DESTIN, FLA. – A number of conditions are often misdiagnosed as malar rash, but certain clues can help in making the correct diagnosis, according to Dr. Ruth Ann Vleugels.
"One of the most helpful [clues] is this really prominent nasolabial sparing," Dr. Vleugels, assistant professor of dermatology at Harvard Medical School, and director of the autoimmune skin disease program at Brigham and Women’s Hospital, both in Boston, said at the annual Congress of Clinical Rheumatology.
Prominent hemorrhagic crusting on the lips in conjunction with the rash is another telltale sign that the condition is a malar rash, she said.
Often, other skin conditions such as erythematotelangiectatic rosacea are diagnosed as malar rash. Erythematotelangiectatic rosacea is common, affecting about a third of all patients with light skin, and many patients with the condition report having a photosensitive rash on the cheeks.
"So, already you have two criteria for systemic lupus," she said, stressing that self-reported malar erythema is "honestly, not a great criteria" for a malar rash diagnosis.
These patients will have transient flushing on the face or may have papulopustular rosacea.
The nasolabial sparing is thus a "really critical clue to look for," she noted.
Also, a malar rash is not going to go away after a few hours like the flush of erythematotelangiectatic rosacea, but will last for several days, at least.
The presence of alopecia also can help distinguish malar rash from other conditions, as it is a common feature in SLE (systemic lupus erythematosus), Dr. Vleugels noted.
Perhaps the most important differential diagnosis in the dermatology-rheumatology clinic is chronic mid-facial erythema, she said.
When such erythema "hugs or involves the nasolabial fold," think dermatomyositis, Dr. Vleugels advised.
She presented a case in which a patient had a subtle heliotrope along with this type of chronic mid-facial erythema. The patient had been referred for lupus but had amyopathic dermatomyositis, and the subtle edema and erythema of the upper eyelids provided a clue that led to a diagnosis of gastric cancer in the patient.
"When it’s subtle, it’s often missed," she said of the heliotrope a violaceous to dusky erythematous rash, with or without edema, which occurs in a symmetric distribution involving periorbital skin.
Another clue that a rash may indeed be malar rash is the presence of nonblanching erythematous macules. Dr. Vleugels described a patient with this presentation on her chest, in addition to other signs of malar rash, including the nasolabial sparing and hemorrhagic crusting on the lips.
"This is essentially petechiae. This is a sign on her skin of active systemic involvement," she said of the rash on the patient’s chest.
Patients with true malar rash by definition have active SLE, she said.
"So we don’t let them leave even the dermatology clinic without checking their kidneys, blood pressure, renal function, etc.," she said.
Dr.
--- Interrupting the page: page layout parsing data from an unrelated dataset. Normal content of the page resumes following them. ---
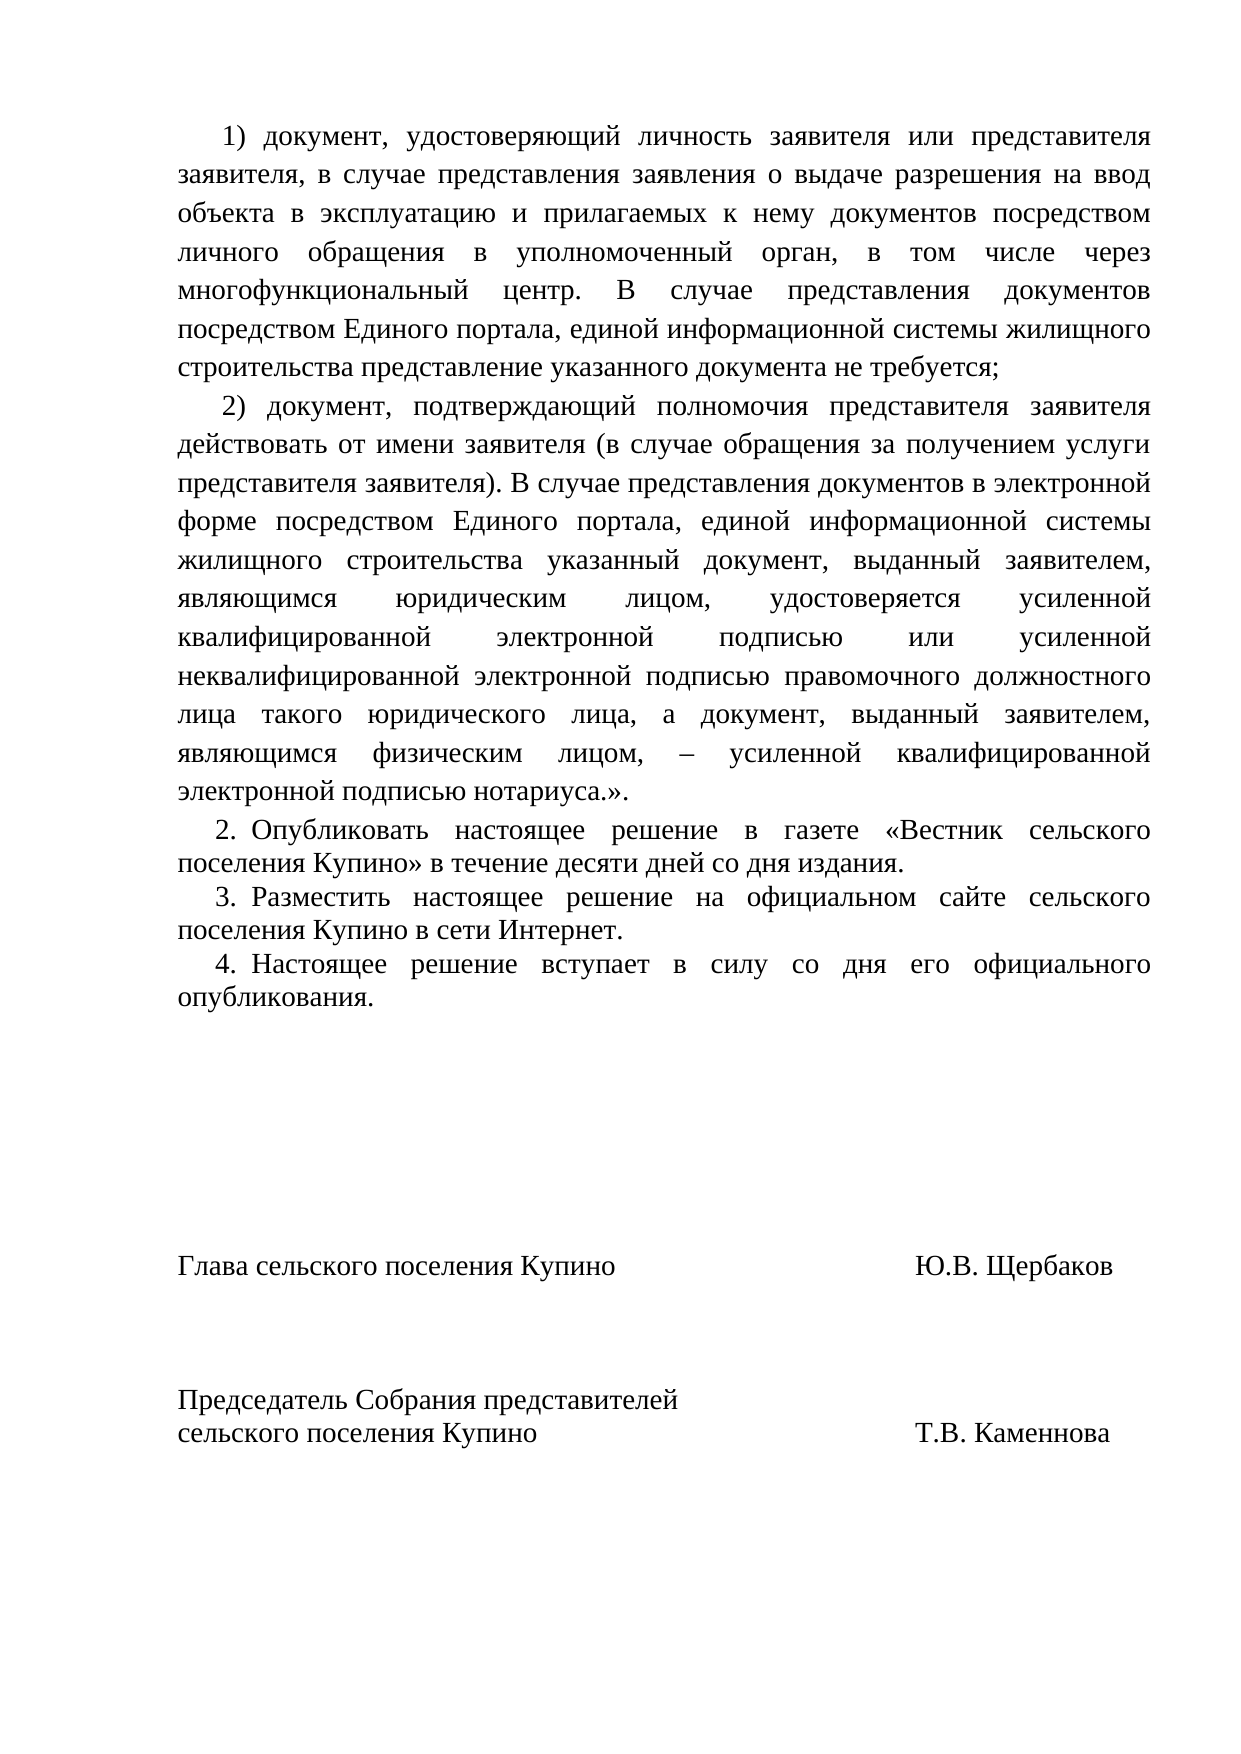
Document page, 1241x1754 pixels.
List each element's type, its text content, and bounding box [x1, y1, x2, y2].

text 2) документ, подтверждающий полномочия представителя заявителя действовать от имени заявителя (в случае обращения за получением услуги представителя заявителя). В случае представления документов в электронной форме посредством Единого портала, единой информационной системы жилищного строительства указанный документ, выданный заявителем, являющимся юридическим лицом, удостоверяется усиленной квалифицированной электронной подписью или усиленной неквалифицированной электронной подписью правомочного должностного лица такого юридического лица, а документ, выданный заявителем, являющимся физическим лицом, – усиленной квалифицированной электронной подписью нотариуса.». [177, 388, 1152, 807]
list Глава сельского поселения Купино Ю.В. Щербаков [177, 1248, 1152, 1281]
list сельского поселения Купино Т.В. Каменнова [177, 1416, 1152, 1449]
list Разместить настоящее решение на официальном сайте сельского поселения Купино в сети Интернет. [177, 879, 1152, 946]
list Председатель Собрания представителей [177, 1382, 1152, 1416]
list Настоящее решение вступает в силу со дня его официального опубликования. [177, 946, 1152, 1013]
text 1) документ, удостоверяющий личность заявителя или представителя заявителя, в случае представления заявления о выдаче разрешения на ввод объекта в эксплуатацию и прилагаемых к нему документов посредством личного обращения в уполномоченный орган, в том числе через многофункциональный центр. В случае представления документов посредством Единого портала, единой информационной системы жилищного строительства представление указанного документа не требуется; [177, 118, 1152, 383]
list Опубликовать настоящее решение в газете «Вестник сельского поселения Купино» в течение десяти дней со дня издания. [177, 812, 1152, 879]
Vleugels also noted that there is a generalized form of acute cutaneous lupus to keep in mind.
"Unfortunately, this is very difficult to distinguish clinically from the morbilliform drug eruption or a viral exanthema. It essentially blanches pink to red," she said, adding that macules and papules may be present.
A high level of suspicion for this condition is needed, even though it is quite rare. A biopsy can confirm the diagnosis, as classic changes associated with lupus will be present on biopsy, she said.
Dr. Vleugels reported having no disclosures.